| Consigne 1 |
Répondez aux questions suivantes sur le texte présenté :
(a) Quelle musique prend la place de la chaleur orchestrale ?
(b) Quel costume porte l'enfant qui toise le lecteur ?
(c) Que porte la porte de la chambre en guise de blason ?

| Texte présenté |
Mais, alors que vous auriez voulu que cette volupté sonore ne s’arrête jamais, un froid aussi soudain que vif fit fuir aussi bien les fiers cavaliers, qu’une chanteuse au visage animalier semblant s’évaporer dans le bleu de l’horizon. Vous nagez alors vers les côtes, pour découvrir que des buildings trônent sur ces terres que vous pensiez inhabitées. Pour donner un fond sonore à la froideur du climat et à la laideur bétonnée de ces bâtiments, une glaciale mélodie synthétique prit la place de votre chère chaleur orchestrale. 

Progressivement, vous vous levez, votre nudité montrant une faiblesse absurde face à la résistance imposante de ces tours disgracieuses. Ce que vous entendez ne vous est pourtant pas inconnu, une certaine grandeur venue du passé nourrit la froideur ultra moderne de ces mélodies robotiques. La poésie, chant de l’innocence, survit paradoxalement malgré les morsures venimeuses de ces serpents d’acier que sont les synthétiseurs. Telle une enfance tardive, cette poésie prend les traits d’un enfant en costume de hussard vous toisant d’un regard plein de reproche. Et l’enfant se mit à chanter sur fond de musique aussi riche qu’entraînante, aussi froide que mélancolique, le chant de l’éden perdu de l’enfance.

« And it was morning, And i found myself mourning, For a childhood that I thought had disapear »

Puis les formes se mirent à se brouiller, les immeubles gondolaient avec la lascivité hypnotique de danseuses du ventre indiennes. Vous étiez en train de vous réveiller d’un rêve que vous n’auriez jamais voulu quitter. Vous relevant au milieu de cette chambre que vous n’étiez plus sûr de connaître, vous remarquez alors une porte arborant fièrement un soleil d’un marron sombre en guise de blason. N’en étant plus à une hallucination près, vous saisissez la poignée pour découvrir ce qu’il se cache derrière cet emblème.

| Données fournies |
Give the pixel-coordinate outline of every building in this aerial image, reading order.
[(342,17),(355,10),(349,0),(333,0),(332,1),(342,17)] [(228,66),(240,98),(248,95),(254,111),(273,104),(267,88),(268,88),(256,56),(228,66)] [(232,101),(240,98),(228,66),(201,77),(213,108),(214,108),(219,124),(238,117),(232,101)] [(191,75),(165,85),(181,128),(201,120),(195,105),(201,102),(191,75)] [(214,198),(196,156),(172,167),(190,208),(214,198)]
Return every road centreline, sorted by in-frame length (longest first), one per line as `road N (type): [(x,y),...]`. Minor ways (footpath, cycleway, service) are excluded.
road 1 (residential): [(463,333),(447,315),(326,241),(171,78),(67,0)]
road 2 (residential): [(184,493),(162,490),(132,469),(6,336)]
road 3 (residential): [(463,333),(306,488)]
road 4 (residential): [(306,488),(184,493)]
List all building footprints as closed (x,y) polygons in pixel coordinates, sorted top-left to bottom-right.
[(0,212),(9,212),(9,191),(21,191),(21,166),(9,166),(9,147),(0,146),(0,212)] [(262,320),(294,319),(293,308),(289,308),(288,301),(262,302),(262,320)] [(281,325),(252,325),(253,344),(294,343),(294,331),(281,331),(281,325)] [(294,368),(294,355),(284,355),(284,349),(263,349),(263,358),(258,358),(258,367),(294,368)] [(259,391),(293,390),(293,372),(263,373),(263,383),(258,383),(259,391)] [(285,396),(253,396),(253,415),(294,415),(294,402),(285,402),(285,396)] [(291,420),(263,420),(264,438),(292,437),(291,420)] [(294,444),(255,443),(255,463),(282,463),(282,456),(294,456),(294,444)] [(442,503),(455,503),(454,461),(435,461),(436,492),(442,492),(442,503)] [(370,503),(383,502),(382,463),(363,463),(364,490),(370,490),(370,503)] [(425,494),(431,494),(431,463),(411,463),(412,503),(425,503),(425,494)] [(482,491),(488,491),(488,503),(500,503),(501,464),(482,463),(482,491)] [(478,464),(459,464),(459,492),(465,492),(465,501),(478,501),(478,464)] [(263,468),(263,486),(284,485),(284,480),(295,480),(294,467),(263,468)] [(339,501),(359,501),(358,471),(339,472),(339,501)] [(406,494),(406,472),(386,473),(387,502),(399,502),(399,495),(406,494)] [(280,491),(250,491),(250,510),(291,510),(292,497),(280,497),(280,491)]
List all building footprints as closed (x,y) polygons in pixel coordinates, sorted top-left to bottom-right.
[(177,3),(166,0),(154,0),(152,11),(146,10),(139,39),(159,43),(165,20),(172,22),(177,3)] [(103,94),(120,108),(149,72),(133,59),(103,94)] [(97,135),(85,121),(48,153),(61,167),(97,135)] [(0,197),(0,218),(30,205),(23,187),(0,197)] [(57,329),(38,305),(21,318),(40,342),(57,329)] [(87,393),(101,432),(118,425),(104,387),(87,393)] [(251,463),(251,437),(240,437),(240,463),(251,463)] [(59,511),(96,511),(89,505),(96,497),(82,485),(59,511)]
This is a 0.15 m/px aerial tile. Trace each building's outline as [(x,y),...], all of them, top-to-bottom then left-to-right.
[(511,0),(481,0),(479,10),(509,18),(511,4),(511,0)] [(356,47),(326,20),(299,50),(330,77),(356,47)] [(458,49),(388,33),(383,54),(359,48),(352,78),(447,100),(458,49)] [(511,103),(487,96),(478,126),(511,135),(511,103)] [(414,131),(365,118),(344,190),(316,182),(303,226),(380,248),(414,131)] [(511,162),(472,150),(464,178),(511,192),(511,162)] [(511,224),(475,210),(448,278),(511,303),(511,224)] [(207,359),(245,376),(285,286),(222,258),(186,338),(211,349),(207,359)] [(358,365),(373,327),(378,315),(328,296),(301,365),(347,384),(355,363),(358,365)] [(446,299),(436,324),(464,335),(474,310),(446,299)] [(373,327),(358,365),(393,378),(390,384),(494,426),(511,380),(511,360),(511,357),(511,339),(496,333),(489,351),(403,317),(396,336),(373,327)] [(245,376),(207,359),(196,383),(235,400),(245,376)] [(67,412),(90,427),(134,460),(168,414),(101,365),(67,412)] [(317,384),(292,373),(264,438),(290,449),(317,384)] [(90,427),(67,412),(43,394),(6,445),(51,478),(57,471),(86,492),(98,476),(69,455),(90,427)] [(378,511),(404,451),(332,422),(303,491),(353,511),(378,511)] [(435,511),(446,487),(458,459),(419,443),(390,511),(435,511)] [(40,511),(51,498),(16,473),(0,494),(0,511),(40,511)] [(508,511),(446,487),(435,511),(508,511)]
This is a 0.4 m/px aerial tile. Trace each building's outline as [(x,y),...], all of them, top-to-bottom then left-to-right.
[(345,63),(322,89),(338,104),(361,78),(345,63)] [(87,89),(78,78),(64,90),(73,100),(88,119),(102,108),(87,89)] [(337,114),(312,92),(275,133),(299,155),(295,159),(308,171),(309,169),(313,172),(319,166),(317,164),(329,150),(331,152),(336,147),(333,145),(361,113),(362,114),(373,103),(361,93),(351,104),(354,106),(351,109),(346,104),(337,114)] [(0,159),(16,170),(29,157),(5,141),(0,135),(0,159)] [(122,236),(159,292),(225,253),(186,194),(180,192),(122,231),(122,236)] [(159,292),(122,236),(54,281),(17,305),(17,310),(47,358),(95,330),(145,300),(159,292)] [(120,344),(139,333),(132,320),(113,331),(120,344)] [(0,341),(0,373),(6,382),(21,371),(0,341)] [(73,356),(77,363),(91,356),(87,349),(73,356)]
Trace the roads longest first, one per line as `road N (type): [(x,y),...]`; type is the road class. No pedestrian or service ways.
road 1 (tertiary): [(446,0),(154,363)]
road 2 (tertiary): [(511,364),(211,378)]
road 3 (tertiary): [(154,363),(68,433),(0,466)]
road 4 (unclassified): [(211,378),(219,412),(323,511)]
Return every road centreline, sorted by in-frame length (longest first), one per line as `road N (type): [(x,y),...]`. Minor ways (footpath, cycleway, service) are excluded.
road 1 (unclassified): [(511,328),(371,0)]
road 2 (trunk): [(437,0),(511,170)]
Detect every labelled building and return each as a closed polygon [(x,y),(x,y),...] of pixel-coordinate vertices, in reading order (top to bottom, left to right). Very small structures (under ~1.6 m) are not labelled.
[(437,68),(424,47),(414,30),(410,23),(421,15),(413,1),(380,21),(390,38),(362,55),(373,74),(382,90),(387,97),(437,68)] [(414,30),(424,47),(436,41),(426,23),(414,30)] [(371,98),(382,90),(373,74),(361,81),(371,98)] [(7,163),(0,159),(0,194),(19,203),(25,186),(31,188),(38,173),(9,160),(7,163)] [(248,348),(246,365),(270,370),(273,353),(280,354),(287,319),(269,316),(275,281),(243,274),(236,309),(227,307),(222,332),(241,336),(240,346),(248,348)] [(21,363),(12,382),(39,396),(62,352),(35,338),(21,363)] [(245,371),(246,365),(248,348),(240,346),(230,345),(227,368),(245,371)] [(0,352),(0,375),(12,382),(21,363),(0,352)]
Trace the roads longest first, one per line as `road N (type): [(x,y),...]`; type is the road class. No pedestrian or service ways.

| Consigne 2 |
Reproduisez sans modification les lignes des enregistrements allant de celle qui contient « This is a 0.4 » jusqu'à celle qui contient « road 2 (trunk): [(437,0),(511,170)] », ces deux lignes comprises.

| Réponse attendue 1 |
(a) Une glaciale mélodie synthétique.
(b) Un costume de hussard.
(c) Un soleil d'un marron sombre.

| Réponse attendue 2 |
This is a 0.4 m/px aerial tile. Trace each building's outline as [(x,y),...], all of them, top-to-bottom then left-to-right.
[(345,63),(322,89),(338,104),(361,78),(345,63)] [(87,89),(78,78),(64,90),(73,100),(88,119),(102,108),(87,89)] [(337,114),(312,92),(275,133),(299,155),(295,159),(308,171),(309,169),(313,172),(319,166),(317,164),(329,150),(331,152),(336,147),(333,145),(361,113),(362,114),(373,103),(361,93),(351,104),(354,106),(351,109),(346,104),(337,114)] [(0,159),(16,170),(29,157),(5,141),(0,135),(0,159)] [(122,236),(159,292),(225,253),(186,194),(180,192),(122,231),(122,236)] [(159,292),(122,236),(54,281),(17,305),(17,310),(47,358),(95,330),(145,300),(159,292)] [(120,344),(139,333),(132,320),(113,331),(120,344)] [(0,341),(0,373),(6,382),(21,371),(0,341)] [(73,356),(77,363),(91,356),(87,349),(73,356)]
Trace the roads longest first, one per line as `road N (type): [(x,y),...]`; type is the road class. No pedestrian or service ways.
road 1 (tertiary): [(446,0),(154,363)]
road 2 (tertiary): [(511,364),(211,378)]
road 3 (tertiary): [(154,363),(68,433),(0,466)]
road 4 (unclassified): [(211,378),(219,412),(323,511)]
Return every road centreline, sorted by in-frame length (longest first), one per line as `road N (type): [(x,y),...]`. Minor ways (footpath, cycleway, service) are excluded.
road 1 (unclassified): [(511,328),(371,0)]
road 2 (trunk): [(437,0),(511,170)]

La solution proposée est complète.